El río discurre encajado entre afilados desfiladeros, atravesando a su paso los municipios de Soba, San Roque de Riomiera, Ruesga, y Miera (comarca de Los Valles Pasiegos), y perdiendo brío gradualmente, hasta su llegada al bello municipio de Liérganes, donde predominan los pastos y las colinas de suaves relieves. Merece la pena detenerse a admirar el conjunto arquitectónico formado por edificios y casonas de época renacentista, y espíritu montañés, que albergan numerosos comercios y excelente gastronomía local. En este remanso del río, se instalaron en el siglo XVII oficiales fundidores flamencos, que crearon los primeros altos hornos del Imperio, para abastecer de cañones y munición a los barcos que se construirían en los astilleros de Guarnizo y Colindres con que asegurar el dominio de los mares.

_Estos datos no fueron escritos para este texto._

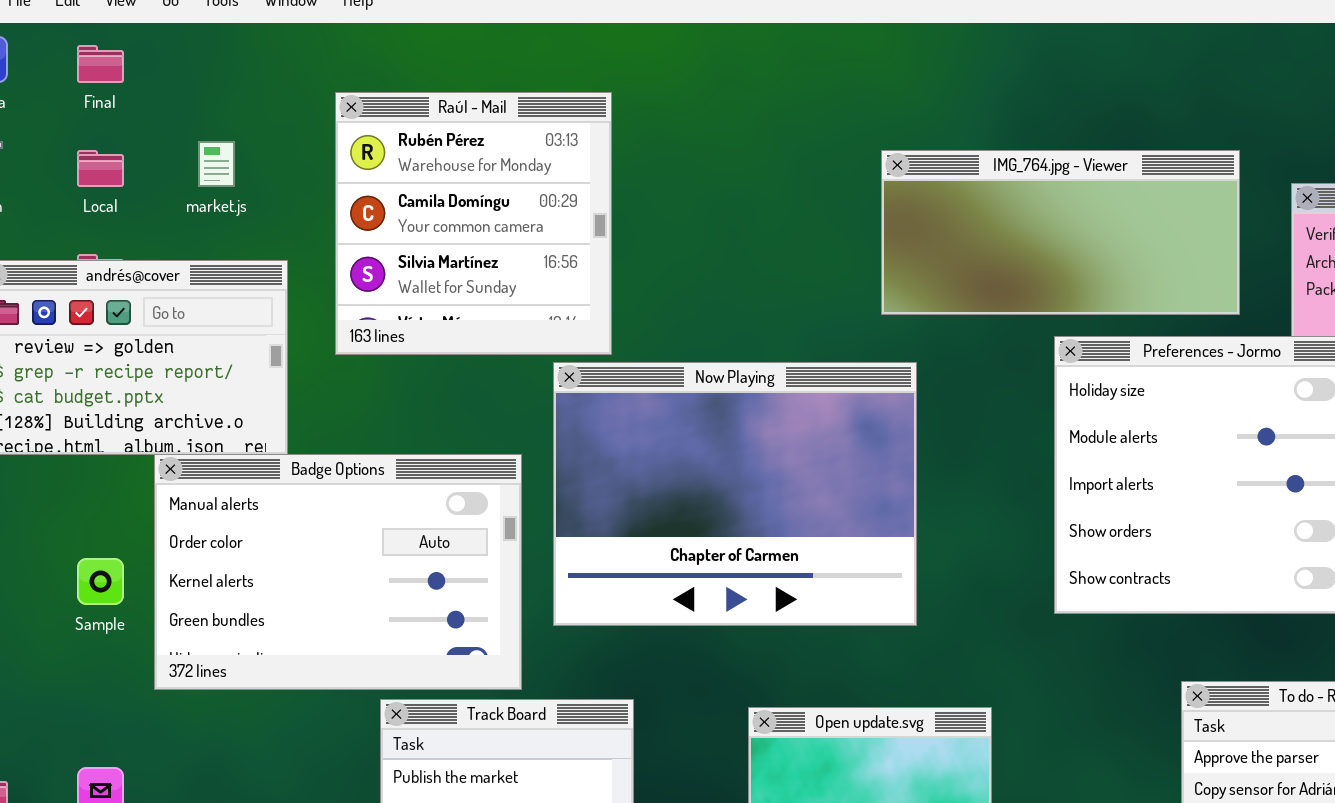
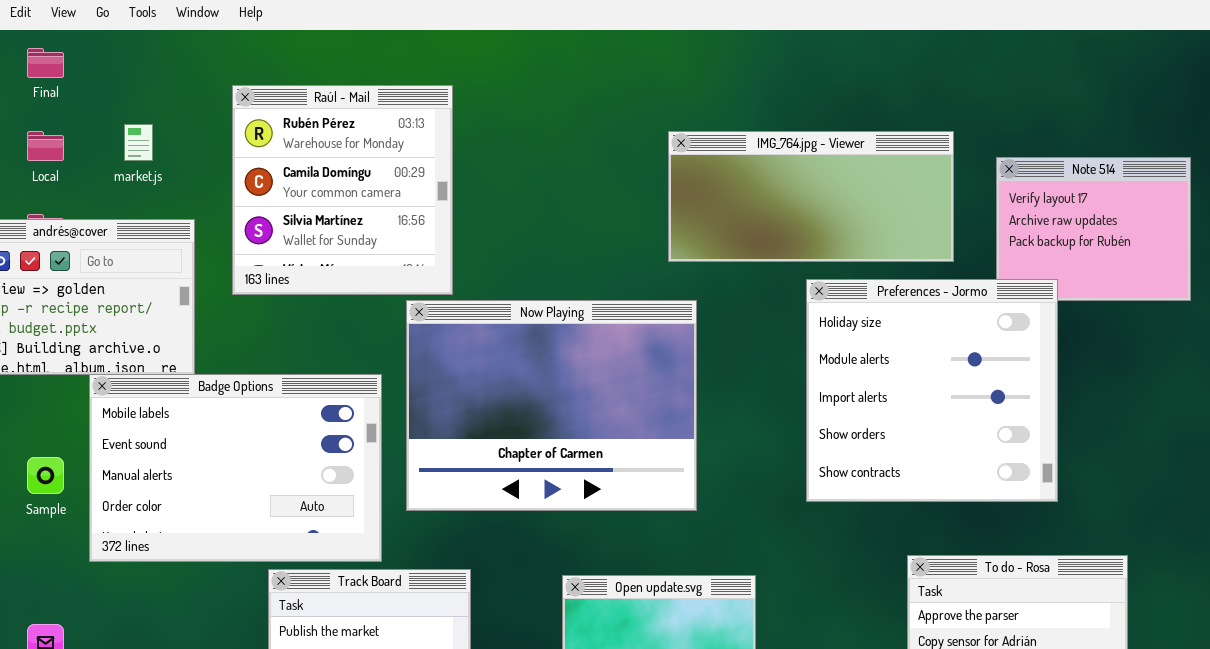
Badge Options: [154,454,522,690] -> [89,374,382,562], scrolled up 2 rows

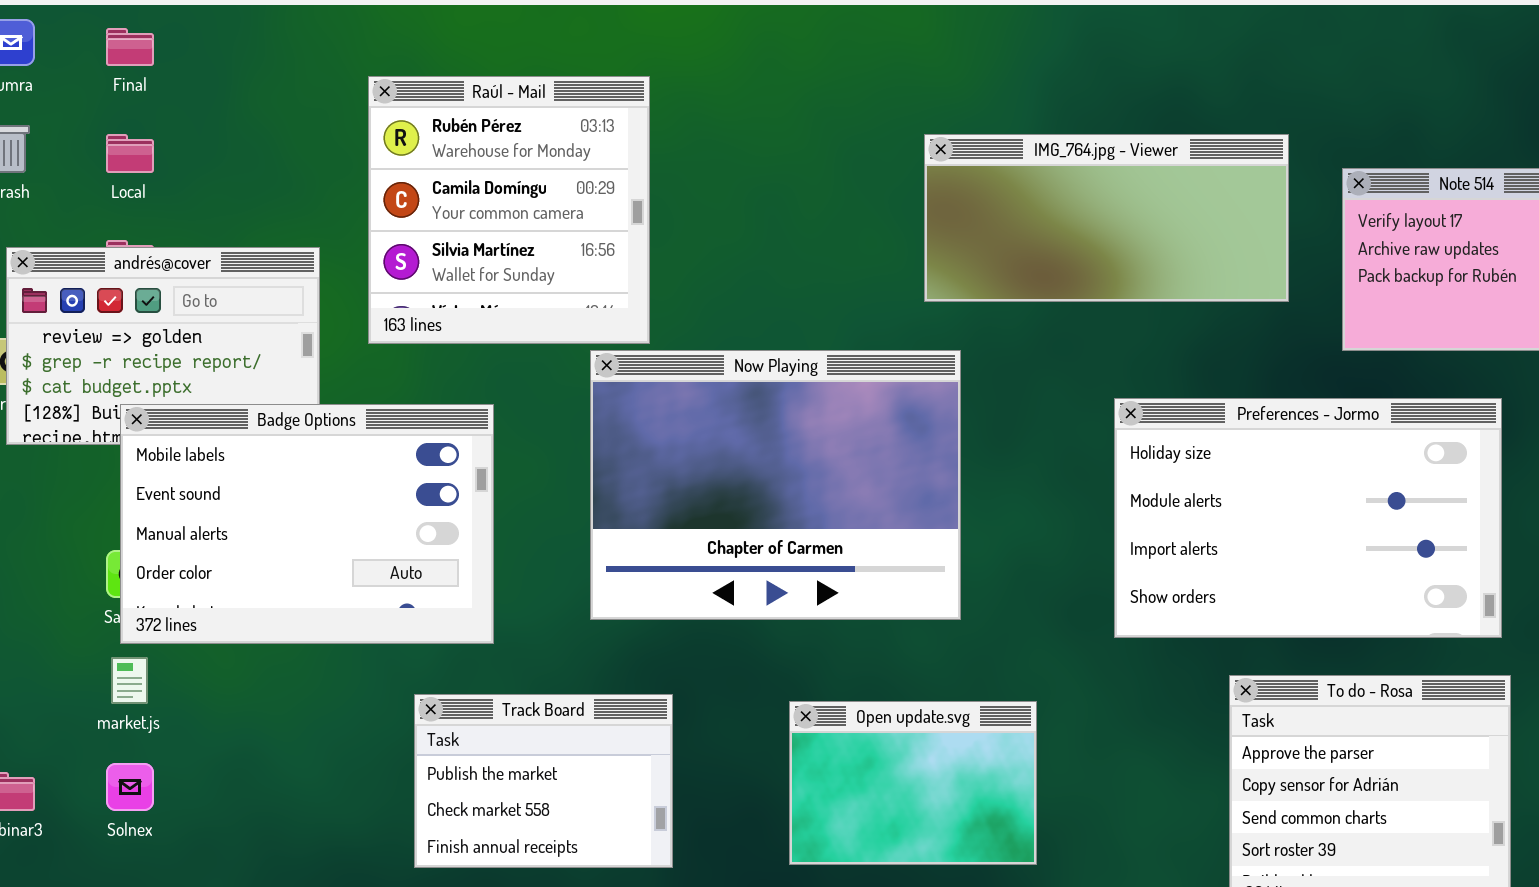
market.js: [124,124,153,161] -> [111,657,148,704], moved
Preferences - Jormo: [806,279,1058,502] -> [1114,398,1502,638], moved, resized
Badge Options: [89,374,382,562] -> [120,404,494,644], moved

Además de puentes, molinos, presas, ferrerías y otros testigos de este pasado fabril, el pueblo cuenta con un Ecomuseo-Fluviarium de la Montaña y las Cuencas Fluviales Pasiegas y un balneario de aguas termales de propiedades minero-medicinales reconocidas desde la antigüedad (“Fuente Santa”).
Río abajo, ya en el municipio de Medio-Cudeyo (Comarca de Trasmiera), se encuentra el afamado Balneario de Solares, en la localidad del mismo nombre. Finalmente, el río desemboca en la Ría de Cubas, bordeando los municipios de Marina de Cudeyo y Ribamontán al Mar, y constituyendo el principal aporte de agua dulce de la Bahía de Santander. Numerosas playas de fama internacional en las cercanías (Somo, Loredo, Langre…) permiten disfrutar del mar y los deportes acuáticos.